Texte à lire:
=-=-=-=-=

16ème dimanche du temps ordinaire

1ère lecture : « Va, tu seras prophète pour mon peuple » (Am 7, 12-15)
Lecture du livre du prophète Amos
En ces jours-là, Amazias, prêtre de Béthel, dit au prophète Amos : « Toi, le voyant, va-t-en d’ici, fuis au pays de Juda ; c’est là-bas que tu pourras gagner ta vie en faisant ton métier de prophète. Mais ici, à Béthel, arrête de prophétiser, car c’est un sanctuaire royal, un temple du royaume. »
Amos répondit à Amazias : « Je n’étais pas prophète ni fils de prophète, j’étais bouvier et je soignais les sycomores. Mais le Seigneur m’a saisi quand j’étais derrière le troupeau, et c’est lui qui m’a dit : ‘Va, tu seras prophète pour mon peuple Israël. »

Psaume : Ps 84 (85)

R/ Fais-nous voir, Seigneur, ton amour et donne-nous ton salut.

J’écoute : que dira le Seigneur Dieu ?
Ce qu’il dit, c’est la paix pour son peuple et ses fidèles.
Son salut est proche de ceux qui le craignent,
et la gloire habitera notre terre.

Amour et vérité se rencontrent,
justice et paix s’embrassent ;
la vérité germera de la terre
et du ciel se penchera la justice.

Le Seigneur donnera ses bienfaits,
et notre terre donnera son fruit.
La justice marchera devant lui, 
et ses pas traceront le chemin.

2ème lecture : « Il nous a choisis dans le Christ avant la fondation du monde » (Ep 1,3-14)  Lecture de la lettre de saint Paul apôtre aux Éphésiens  

Béni soit Dieu, le Père
de notre Seigneur Jésus Christ !
Il nous a bénis et comblés
des bénédictions de l’Esprit,
au ciel, dans le Christ.

=-=-=-=-=

Consigne a:
Recopiez à l'identique toutes les lignes du jeu de données qui suit, en omettant les images.

(Extraits d'un jeu de données)

=-=-=-=-=

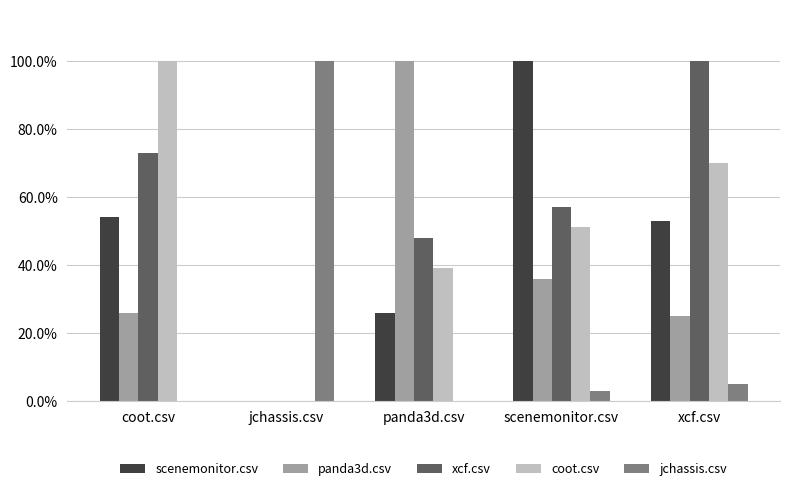

Reading left to right, transcribe all the data shown in this chart.

scenemonitor.csv: coot.csv=0.5	jchassis.csv=0.0	panda3d.csv=0.3	scenemonitor.csv=1.0	xcf.csv=0.5
panda3d.csv: coot.csv=0.3	jchassis.csv=0.0	panda3d.csv=1.0	scenemonitor.csv=0.4	xcf.csv=0.2
xcf.csv: coot.csv=0.7	jchassis.csv=0.0	panda3d.csv=0.5	scenemonitor.csv=0.6	xcf.csv=1.0
coot.csv: coot.csv=1.0	jchassis.csv=0.0	panda3d.csv=0.4	scenemonitor.csv=0.5	xcf.csv=0.7
jchassis.csv: coot.csv=0.0	jchassis.csv=1.0	panda3d.csv=0.0	scenemonitor.csv=0.0	xcf.csv=0.1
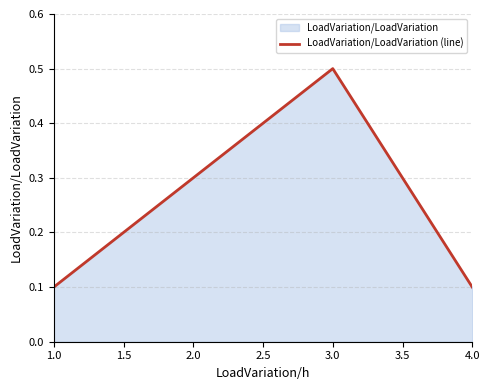

What position from the left is 1.0?

1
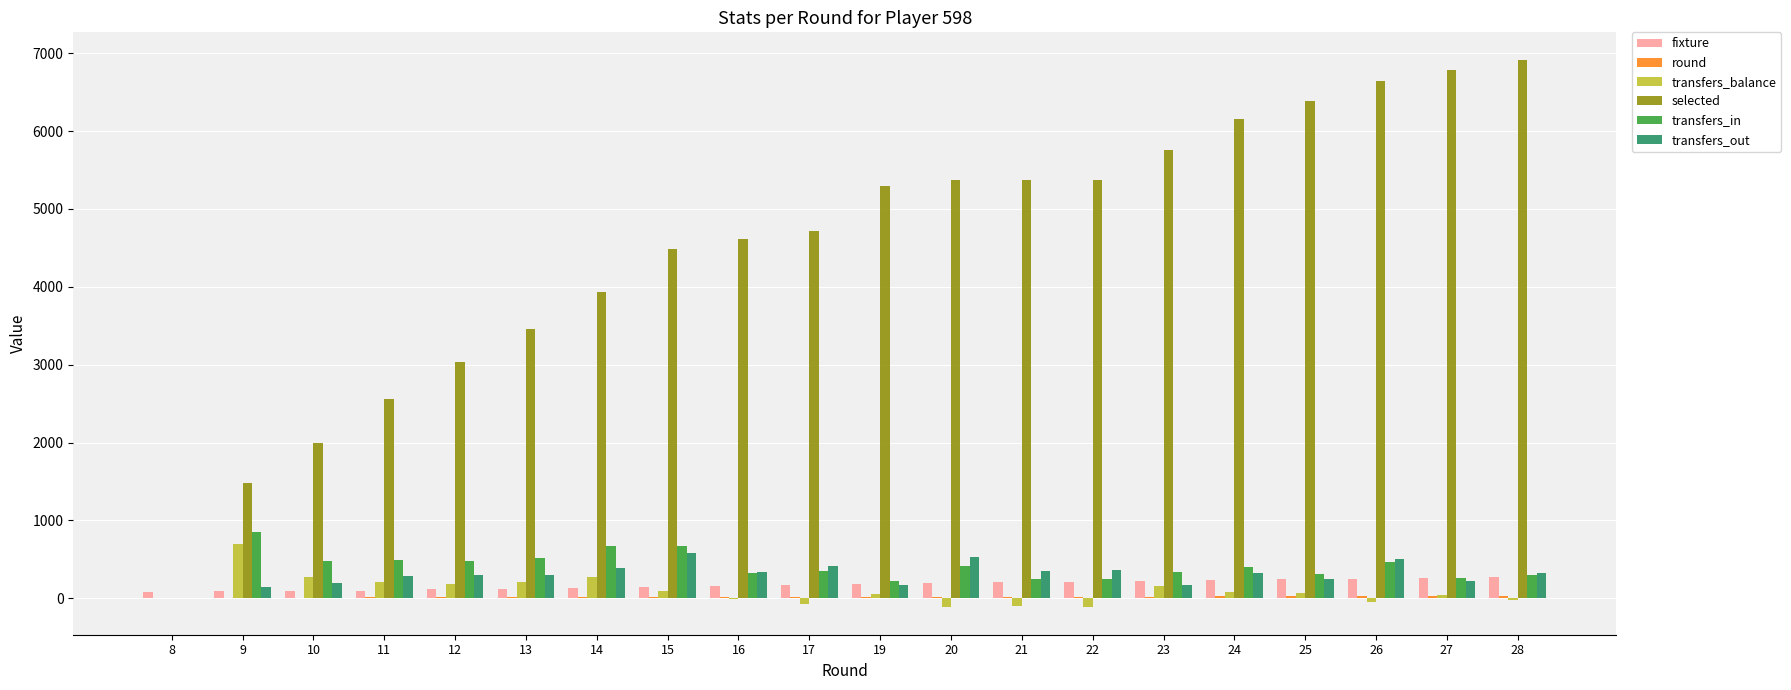

What is the maximum value shown in the chart?

6917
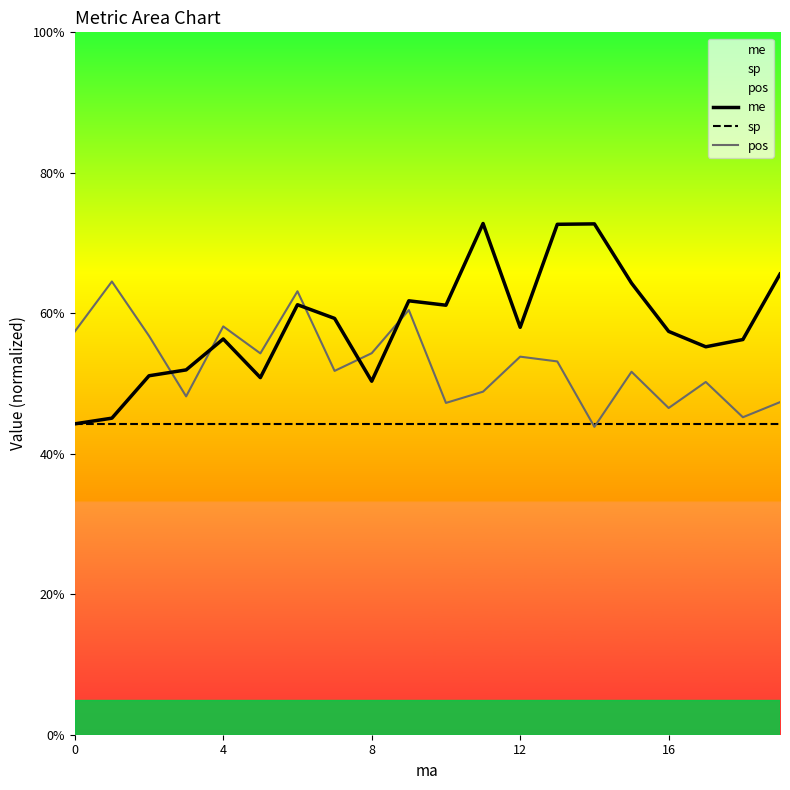

Read the sp value at 10.

44.3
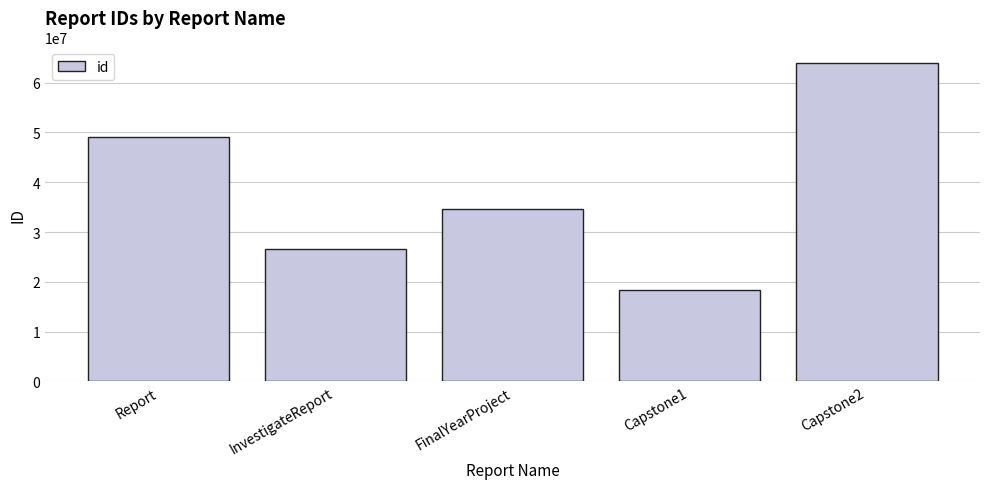

Which category has the lowest value across all series?

Capstone1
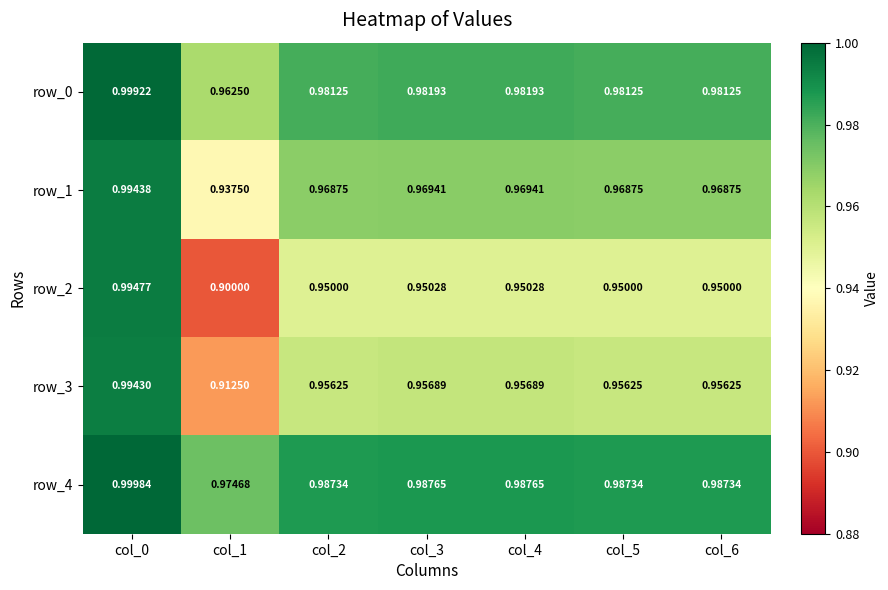

Is the value of row_1 at col_3 greater than the value of row_3 at col_4?

Yes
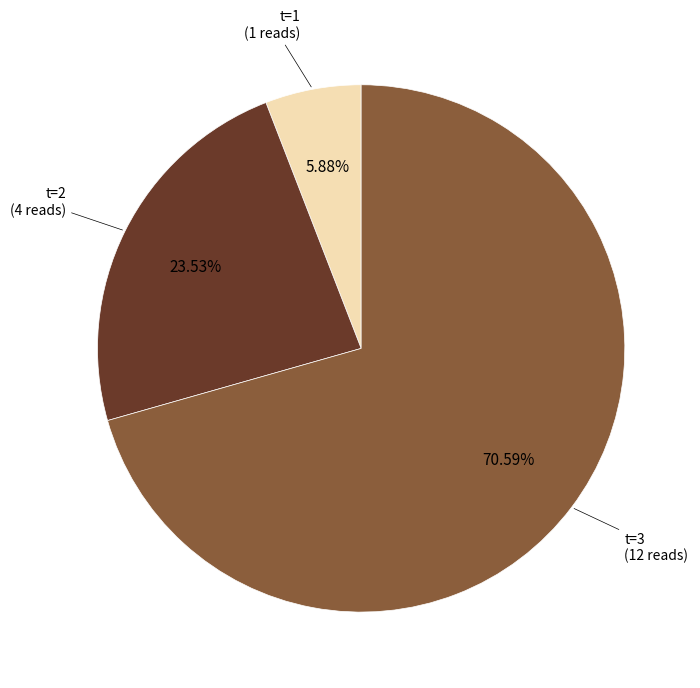

Is there a majority slice in this chart?

Yes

=-=-=-=-=

Consigne b:
D'après le texte à lire, que faisait Amos avant que le Seigneur ne le saisisse ?

Corrigé a:
Reading left to right, transcribe all the data shown in this chart.

scenemonitor.csv: coot.csv=0.5	jchassis.csv=0.0	panda3d.csv=0.3	scenemonitor.csv=1.0	xcf.csv=0.5
panda3d.csv: coot.csv=0.3	jchassis.csv=0.0	panda3d.csv=1.0	scenemonitor.csv=0.4	xcf.csv=0.2
xcf.csv: coot.csv=0.7	jchassis.csv=0.0	panda3d.csv=0.5	scenemonitor.csv=0.6	xcf.csv=1.0
coot.csv: coot.csv=1.0	jchassis.csv=0.0	panda3d.csv=0.4	scenemonitor.csv=0.5	xcf.csv=0.7
jchassis.csv: coot.csv=0.0	jchassis.csv=1.0	panda3d.csv=0.0	scenemonitor.csv=0.0	xcf.csv=0.1

What position from the left is 1.0?

1

What is the maximum value shown in the chart?

6917

Read the sp value at 10.

44.3

Which category has the lowest value across all series?

Capstone1

Is the value of row_1 at col_3 greater than the value of row_3 at col_4?

Yes

Is there a majority slice in this chart?

Yes

Corrigé b:
Il était bouvier et soignait les sycomores.